Schleritzko: Ja, es wird eine Art Memorandum of Understanding mit den einzelnen Bundesländern geben. Abgewickelt wird es dann gemeinsam über den VOR.

STANDARD: Vom Wahlkampfschlager 1-2-3-Ticket ist nicht viel übrig, die Zweierstufe um 730 Euro gibt es nirgends und die Netzkarte um 365-Euro nur in den Städten ...

Schleritzko: Es stimmt: Von 1-2-3 kann keine Rede mehr sein. Es ist keine einfache Situation für uns, ich bin auch Finanzlandesrat und muss mit einem finanziell annehmbaren Ergebnis rauskommen.

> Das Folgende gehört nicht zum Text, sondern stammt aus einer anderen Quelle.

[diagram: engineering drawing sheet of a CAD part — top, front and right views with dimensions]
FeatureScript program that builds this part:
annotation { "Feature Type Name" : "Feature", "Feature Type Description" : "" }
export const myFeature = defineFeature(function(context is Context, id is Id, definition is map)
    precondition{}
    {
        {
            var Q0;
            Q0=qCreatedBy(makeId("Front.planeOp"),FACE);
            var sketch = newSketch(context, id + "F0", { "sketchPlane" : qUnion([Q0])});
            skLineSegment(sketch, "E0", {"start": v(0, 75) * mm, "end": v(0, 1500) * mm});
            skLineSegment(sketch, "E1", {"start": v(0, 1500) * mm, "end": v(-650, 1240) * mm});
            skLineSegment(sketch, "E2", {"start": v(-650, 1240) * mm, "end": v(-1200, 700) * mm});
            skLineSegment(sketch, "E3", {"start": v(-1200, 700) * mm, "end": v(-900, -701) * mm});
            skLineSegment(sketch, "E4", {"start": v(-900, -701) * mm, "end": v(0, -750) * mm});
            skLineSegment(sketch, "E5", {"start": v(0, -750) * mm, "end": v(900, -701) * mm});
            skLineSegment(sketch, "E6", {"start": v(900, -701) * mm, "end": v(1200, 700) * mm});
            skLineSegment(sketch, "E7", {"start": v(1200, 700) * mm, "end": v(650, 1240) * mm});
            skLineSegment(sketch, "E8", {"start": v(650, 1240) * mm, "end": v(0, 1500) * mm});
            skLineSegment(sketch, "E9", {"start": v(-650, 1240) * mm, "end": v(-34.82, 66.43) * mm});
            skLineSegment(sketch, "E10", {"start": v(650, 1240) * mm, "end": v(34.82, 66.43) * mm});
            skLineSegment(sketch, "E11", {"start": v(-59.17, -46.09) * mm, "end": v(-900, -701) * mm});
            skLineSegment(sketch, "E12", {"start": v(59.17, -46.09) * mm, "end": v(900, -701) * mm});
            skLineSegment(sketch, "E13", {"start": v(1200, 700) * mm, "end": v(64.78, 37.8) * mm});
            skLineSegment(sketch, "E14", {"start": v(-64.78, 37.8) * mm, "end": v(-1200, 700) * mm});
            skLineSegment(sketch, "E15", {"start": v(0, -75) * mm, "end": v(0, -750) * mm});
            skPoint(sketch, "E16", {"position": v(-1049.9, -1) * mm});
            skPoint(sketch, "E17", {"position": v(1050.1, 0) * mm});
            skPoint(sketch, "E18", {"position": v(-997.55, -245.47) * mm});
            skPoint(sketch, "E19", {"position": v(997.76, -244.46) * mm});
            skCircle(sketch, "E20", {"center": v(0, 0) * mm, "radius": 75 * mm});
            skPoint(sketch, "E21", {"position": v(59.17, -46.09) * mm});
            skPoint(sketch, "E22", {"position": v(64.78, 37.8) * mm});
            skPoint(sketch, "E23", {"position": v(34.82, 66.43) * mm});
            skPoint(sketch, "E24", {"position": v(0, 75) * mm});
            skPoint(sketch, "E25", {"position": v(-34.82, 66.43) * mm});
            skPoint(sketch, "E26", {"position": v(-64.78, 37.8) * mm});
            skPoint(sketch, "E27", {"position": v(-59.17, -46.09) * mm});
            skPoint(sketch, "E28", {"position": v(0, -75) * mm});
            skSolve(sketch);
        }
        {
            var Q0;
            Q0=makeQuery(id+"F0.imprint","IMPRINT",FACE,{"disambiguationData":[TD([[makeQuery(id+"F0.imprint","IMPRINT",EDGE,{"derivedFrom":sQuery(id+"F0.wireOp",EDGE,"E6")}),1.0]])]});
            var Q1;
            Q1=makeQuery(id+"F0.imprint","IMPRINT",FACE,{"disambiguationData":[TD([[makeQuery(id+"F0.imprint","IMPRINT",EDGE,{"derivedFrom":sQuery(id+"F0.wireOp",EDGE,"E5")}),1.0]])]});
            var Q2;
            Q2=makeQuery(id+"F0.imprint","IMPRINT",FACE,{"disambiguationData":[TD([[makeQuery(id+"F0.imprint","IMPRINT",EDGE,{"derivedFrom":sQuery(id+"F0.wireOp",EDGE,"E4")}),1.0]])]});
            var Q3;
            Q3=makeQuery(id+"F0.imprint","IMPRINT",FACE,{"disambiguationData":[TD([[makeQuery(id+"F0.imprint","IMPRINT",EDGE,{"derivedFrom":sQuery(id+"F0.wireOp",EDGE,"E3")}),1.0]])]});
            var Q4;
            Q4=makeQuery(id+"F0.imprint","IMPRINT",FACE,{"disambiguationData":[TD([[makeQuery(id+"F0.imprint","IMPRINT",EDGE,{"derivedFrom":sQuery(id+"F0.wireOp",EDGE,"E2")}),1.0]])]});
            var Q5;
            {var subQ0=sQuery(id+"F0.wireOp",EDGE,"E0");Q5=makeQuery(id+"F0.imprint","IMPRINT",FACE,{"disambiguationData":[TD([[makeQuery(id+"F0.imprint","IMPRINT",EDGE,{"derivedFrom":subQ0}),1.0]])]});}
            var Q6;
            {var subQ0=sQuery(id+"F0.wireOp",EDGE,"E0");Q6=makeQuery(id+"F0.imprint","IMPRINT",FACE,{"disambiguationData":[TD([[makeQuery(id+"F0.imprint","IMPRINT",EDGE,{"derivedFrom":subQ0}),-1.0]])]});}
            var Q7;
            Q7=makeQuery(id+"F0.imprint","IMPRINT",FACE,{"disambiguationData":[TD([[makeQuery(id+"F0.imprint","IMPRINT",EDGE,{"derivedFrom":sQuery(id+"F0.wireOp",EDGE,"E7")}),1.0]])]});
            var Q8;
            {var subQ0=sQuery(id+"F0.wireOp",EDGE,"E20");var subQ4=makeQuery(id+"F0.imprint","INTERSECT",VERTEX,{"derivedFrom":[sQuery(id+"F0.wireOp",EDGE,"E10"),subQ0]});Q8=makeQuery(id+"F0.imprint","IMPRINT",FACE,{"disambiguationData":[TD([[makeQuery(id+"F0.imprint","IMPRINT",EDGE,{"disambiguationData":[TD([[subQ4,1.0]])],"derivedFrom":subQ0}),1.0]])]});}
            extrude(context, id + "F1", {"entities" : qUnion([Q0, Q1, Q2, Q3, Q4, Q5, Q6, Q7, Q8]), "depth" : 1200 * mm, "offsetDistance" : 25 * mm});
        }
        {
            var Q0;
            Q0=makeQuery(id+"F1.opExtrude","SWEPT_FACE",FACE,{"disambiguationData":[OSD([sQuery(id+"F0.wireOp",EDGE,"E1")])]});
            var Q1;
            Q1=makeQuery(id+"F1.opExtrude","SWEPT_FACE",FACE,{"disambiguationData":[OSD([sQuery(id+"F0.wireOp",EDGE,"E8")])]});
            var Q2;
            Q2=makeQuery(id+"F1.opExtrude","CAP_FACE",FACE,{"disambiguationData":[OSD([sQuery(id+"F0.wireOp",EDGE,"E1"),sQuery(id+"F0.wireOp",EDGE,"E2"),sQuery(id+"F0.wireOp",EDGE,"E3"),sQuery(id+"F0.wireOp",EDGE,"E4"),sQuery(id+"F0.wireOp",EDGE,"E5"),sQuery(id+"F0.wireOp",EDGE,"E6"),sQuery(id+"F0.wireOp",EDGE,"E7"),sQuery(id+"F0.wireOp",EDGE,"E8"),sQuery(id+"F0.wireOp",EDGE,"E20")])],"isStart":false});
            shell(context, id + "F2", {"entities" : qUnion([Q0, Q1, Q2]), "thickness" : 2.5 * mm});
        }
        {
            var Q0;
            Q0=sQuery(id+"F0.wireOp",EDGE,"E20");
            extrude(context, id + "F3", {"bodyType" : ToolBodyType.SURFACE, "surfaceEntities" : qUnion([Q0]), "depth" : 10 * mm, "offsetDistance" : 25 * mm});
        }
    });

STANDARD: Einspruch, Sie wollen einen Finanzausgleich durch die Hintertür, zusätzlich Geld herausverhandeln. Wird die angekündigte "Revolution im Öffi-Verkehr" eine Dauersubvention des Bundes oder wird der Run auf die Netzkarte so viele Mehreinnahmen bringen, das sich die massive Preissenkung egalisiert?

Schleritzko: Das kann wahrscheinlich niemand so genau sagen. Ich bin bei Finanziellem eher Pessimist, das muss man als Finanzer wahrscheinlich sein. Meine Befürchtung ist, dass man sich auf Bundesseite irgendwann wieder davon verabschiedet und zurückkommt zum Ursprung: Nah- und Regionalverkehr ist verfassungsmäßig Ländersache. Dann wird vielleicht versucht, das Finanzielle im Finanzausgleich nach dem Motto "Das habt‘s eine Summe X" zu lösen. Es kann dann aber auch passieren, dass das Mobilitätsthema nicht zufriedenstellend gelöst wird. Wir sitzen dann auf den hohen Kosten für das günstige Ticket, nicht der Bund. Ich befürchte, dass das eine typische Anschubfinanzierung ist und nach ein paar Jahren geht dem Bund das Geld aus – und dann haben wir die Kosten, weil sich niemand den Preis zu erhöhen getraut. Als Beispiel: Um die Inflation valorisiert würde die Wiener Netzkarte heute 545 Euro kosten, nicht 365 Euro.

"Brauchen keinen sybolischen Preis"

STANDARD: Selbst Bundesländer, die jetzt an Bord sind beim Klimaticket, fürchten, dass in einigen Jahren Verkehrsverbindungen reduziert werden müssen, weil das Geld fehlen wird. Teilen Sie diese Befürchtung?

Schleritzko: Deshalb waren günstige Tickets nie unsere Priorität. Weil wir davon ausgehen, dass nicht das günstige Ticket die Menschen in den öffentlichen Verkehr bringt, sondern primär ein gutes Angebot, gute Taktung, gute Services. Angebot schafft Nachfrage, dann steigen die Leute um auf den öffentlichen Verkehr. Dafür braucht es keinen symbolischen Preis. Die Gefahr ist, dass mit dem günstigen Ticket Geld für das bessere Angebot fehlt.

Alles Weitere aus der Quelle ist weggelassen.